I have looked for my testing shots but they have been lost.

I mainly shoot landscape outdoors. What I tended to see with the 70mm IC on the cropped sensor was the distracting white band that appeared before the hard vignetting. This was not really fixable even with the LCC on a solid subject like sky but did not cause problems when there were traditional landscape features involved like trees or water etc.

The 35mm HR is a great lens. And probably has less distortion than the 40mm HR-W.

Seems that 15mm of movement (at least with shift) is possible based on the examples that you have so it would be a good possibility.

I was using the IQ150 when I tried out the lens.

Paul C
 

usm

Member
Got an answer: They said that the 70mm IC are theoretical (I think at every aperture).
A test setup shows a useable IC at around 77mm (I think the lens is full open).

Is the IC getting bigger when the lens is set to 5.6 or 8?

20210127_120937.jpg
 

Jeffrey

Active member
Of course the decision is subjective. There's no substitute for test shooting the cameras, lenses and backs. I have a TON of fun shooting the XT, IQ4-150 achro back, and the 32mm Rodie lens. A super easy work flow that then leaves the decision of which IR Cut filter to use with each image. Experimenting and shooting the same image using different IR Cut filters is just plain fun. The other consideration is the total weight of the gear. At this stage in my life I prefer to have a backpack that doesn't weigh anywhere near what I used to lug around. One body, back, lens, a few filters, and a spare battery.

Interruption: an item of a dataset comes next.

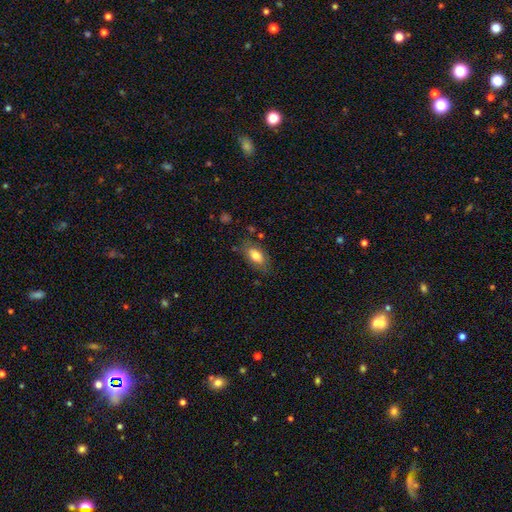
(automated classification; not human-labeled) A smooth galaxy with no disk features (76%) that is in between round and cigar-shaped (89%). Merging: none (74%).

I wish you good luck in your decision making process and great shooting afterwards!
 

usm

Member
I am referring to this threat:

Form me, as a starter in MF and tech cam, it is always a mystery which lens fits to which sensor (Sony, Dalsa, what ever...)
I have a Hasselblad CFVii50c, for that sensor I have the feeling non of the Schneider lenses are good.

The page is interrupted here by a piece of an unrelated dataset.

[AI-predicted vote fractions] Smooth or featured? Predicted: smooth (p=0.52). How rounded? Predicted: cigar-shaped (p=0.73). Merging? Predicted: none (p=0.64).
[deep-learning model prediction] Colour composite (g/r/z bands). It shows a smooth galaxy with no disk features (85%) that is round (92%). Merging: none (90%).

Is there a list or who can explain me which lens goes with which Digitalback?
Or which lenses are good for the CFVii50c?
Also important would be which lens can be remounted on which tech cams like Alpa, Arca Swiss R... or Cambo Wide....

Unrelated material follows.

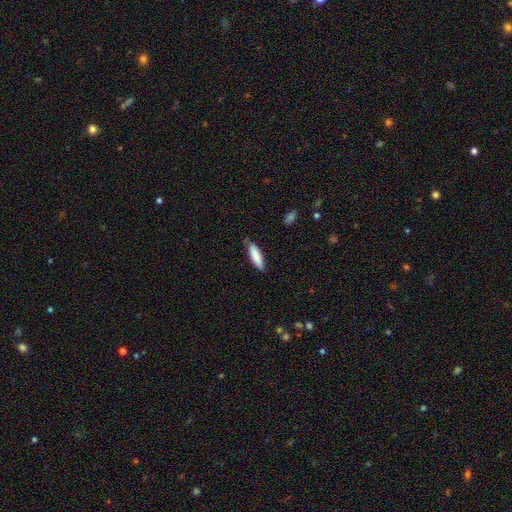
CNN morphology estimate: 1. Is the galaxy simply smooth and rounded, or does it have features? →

Because I am still trying to decide between Alpa STC and Arca Swiss, the range for the prices of the lenses are so wide:

LensAlpaArca Swiss
Rodenstock HR Digaron W 4,0/70 mm€ 4763€ 3530
Rodenstock HR Digaron W 4,0/40 mm€ 6447€ 4885
Rodenstock HR Digaron SW 5,6/90 mm€ 7294€ 6225
Rodenstock HR Digaron S 4,0/35 mm€ 6351€ 4915
Rodenstock HR Digaron S 4,0/100 mm-€ 4070
Schneider Apo-Digitar 4.5/90 mm SB34€ 3075-

I am still looking for a reasonable solution for a 90-100 mm lens with a good IC vor landscape and Macro/Repro use!

Thanks.
Mario
 

Paul2660

Well-known member
If you can find a used copy of the older Rodenstock 90mm, either the HR with magenta/pink band around lens or the HR-W blue band around lens you should do fine. Optically both are close to each other.

The 90mm HR-SW is newest and has a yellow band. Much heavier than either of previous models. Is a symmetrical design not sure if the older versions are retro focus or symmetrical. The HR-SW needs a back extension on most mounts. Just adds a bit of complexity. Optically a stellar optic but carries an extreme price.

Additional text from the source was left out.